Dianna Reuter
Dianna Reuter
1 min read

Privacy Risks

How can your data use get you in trouble?

One area where developers can gain from the expertise of an attorney on their team is coming to understand the nature of privacy actions (lawsuits, investigations, and settlements) that result from breaches of privacy. An attorney’s understanding of how those legal actions tend arise, and their knowledge of how those actions are brought to resolution, can be helpful information for a developer.

By way of summary and set in layman’s terms for general use, breaches tend to occur in the following scenarios:

  • You use data in a way you’re not allowed
  • You use data in a way you didn’t say you were going to
  • You violated the data subject’s rights (e.g. you didn’t let the data subject know what you intended to do with the data, or you did not provide them access to their data [if required by law])

DATA SHOWN
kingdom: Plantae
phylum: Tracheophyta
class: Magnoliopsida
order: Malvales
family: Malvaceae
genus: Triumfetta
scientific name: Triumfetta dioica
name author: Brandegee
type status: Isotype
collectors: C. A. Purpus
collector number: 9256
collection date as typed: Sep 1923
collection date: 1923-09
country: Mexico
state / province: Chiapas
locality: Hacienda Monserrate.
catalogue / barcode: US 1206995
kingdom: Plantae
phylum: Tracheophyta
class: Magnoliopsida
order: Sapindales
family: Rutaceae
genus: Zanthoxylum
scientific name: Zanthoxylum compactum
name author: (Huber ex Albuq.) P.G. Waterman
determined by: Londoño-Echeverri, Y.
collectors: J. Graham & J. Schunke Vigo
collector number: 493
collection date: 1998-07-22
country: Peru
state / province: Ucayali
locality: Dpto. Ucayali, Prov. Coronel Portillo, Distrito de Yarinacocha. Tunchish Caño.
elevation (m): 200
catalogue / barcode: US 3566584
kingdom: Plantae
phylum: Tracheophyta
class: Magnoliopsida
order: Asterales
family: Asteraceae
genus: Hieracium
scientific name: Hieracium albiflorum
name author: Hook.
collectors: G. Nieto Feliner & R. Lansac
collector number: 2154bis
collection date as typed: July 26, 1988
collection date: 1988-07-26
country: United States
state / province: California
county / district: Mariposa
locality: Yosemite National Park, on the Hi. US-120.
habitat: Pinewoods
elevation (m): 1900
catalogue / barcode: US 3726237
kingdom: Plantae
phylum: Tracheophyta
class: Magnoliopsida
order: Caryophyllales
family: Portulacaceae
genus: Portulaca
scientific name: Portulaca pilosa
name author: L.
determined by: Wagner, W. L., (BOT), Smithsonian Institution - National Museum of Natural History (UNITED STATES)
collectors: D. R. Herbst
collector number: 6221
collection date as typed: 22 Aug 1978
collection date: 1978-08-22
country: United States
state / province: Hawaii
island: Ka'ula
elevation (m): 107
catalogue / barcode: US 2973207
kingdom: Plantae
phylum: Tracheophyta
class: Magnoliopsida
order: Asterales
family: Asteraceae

SET TASKS
1/ According to the privacy risks article, why is an attorney on the team useful to developers? Answer in one to three sentences.
2/ Reproduce the privacy risks article between "By way of summary" and "required by law])", inclusive.

ANSWERS IN ORDER
1/ An attorney can help developers understand the nature of privacy actions, meaning the lawsuits, investigations, and settlements that result from privacy breaches. The attorney knows how these legal actions tend to arise and how they are resolved, and the article calls this helpful information for a developer.

2/
By way of summary and set in layman’s terms for general use, breaches tend to occur in the following scenarios:

  • You use data in a way you’re not allowed
  • You use data in a way you didn’t say you were going to
  • You violated the data subject’s rights (e.g. you didn’t let the data subject know what you intended to do with the data, or you did not provide them access to their data [if required by law])